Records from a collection
○ ○ ○ ○

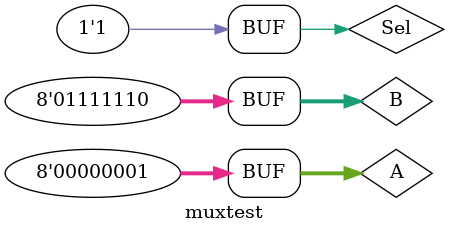
<source format=v>
`timescale 1ns / 1ps


module muxtest;

	// Inputs
	reg [7:0] A;
	reg [7:0] B;
	reg Sel;

	// Outputs
	wire [7:0] Result;

	// Instantiate the Unit Under Test (UUT)
	mux uut (
		.A(A), 
		.B(B), 
		.Sel(Sel), 
		.Result(Result)
	);

	initial begin
		// Initialize Inputs
		A = 7'b0000000;
		B = 7'b0000000;
		Sel = 7'b0000000;

		// Wait 100 ns for global reset to finish
		#50;
        
		// Add stimulus here
      A = 7'b0000000;
		B = 7'b1110011;
		Sel = 1;
		#10
		
		A = 7'b0001000;
		B = 7'b1110111;
		Sel = 1;
		#10
		
		A = 7'b0000001;
		B = 7'b1111110;
		Sel = 1;
		
	end
      
endmodule


</source>
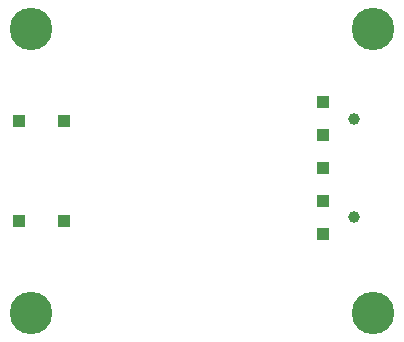
<source format=gbs>
G04*
G04 #@! TF.GenerationSoftware,Altium Limited,Altium Designer,21.6.4 (81)*
G04*
G04 Layer_Color=16711935*
%FSLAX25Y25*%
%MOIN*%
G70*
G04*
G04 #@! TF.SameCoordinates,C1900F0A-900D-499D-9597-BB550FD85569*
G04*
G04*
G04 #@! TF.FilePolarity,Negative*
G04*
G01*
G75*
%ADD61C,0.03937*%
%ADD62C,0.14173*%
G04:AMPARAMS|DCode=88|XSize=43.31mil|YSize=43.31mil|CornerRadius=5.91mil|HoleSize=0mil|Usage=FLASHONLY|Rotation=270.000|XOffset=0mil|YOffset=0mil|HoleType=Round|Shape=RoundedRectangle|*
%AMROUNDEDRECTD88*
21,1,0.04331,0.03150,0,0,270.0*
21,1,0.03150,0.04331,0,0,270.0*
1,1,0.01181,-0.01575,-0.01575*
1,1,0.01181,-0.01575,0.01575*
1,1,0.01181,0.01575,0.01575*
1,1,0.01181,0.01575,-0.01575*
%
%ADD88ROUNDEDRECTD88*%
D61*
X119488Y76476D02*
D03*
Y43602D02*
D03*
D62*
X125984Y106299D02*
D03*
Y11811D02*
D03*
X11811D02*
D03*
Y106299D02*
D03*
D88*
X7777Y75792D02*
D03*
Y42426D02*
D03*
X22836Y75792D02*
D03*
Y42426D02*
D03*
X109056Y37899D02*
D03*
Y48947D02*
D03*
Y59995D02*
D03*
Y71043D02*
D03*
Y82091D02*
D03*
M02*

</source>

○ ○ ○ ○

§ Task statement: Whenever a line above has the word "source" in it, copy that line.

§ Your solution:
<source format=v>
</source>
<source format=gbs>
</source>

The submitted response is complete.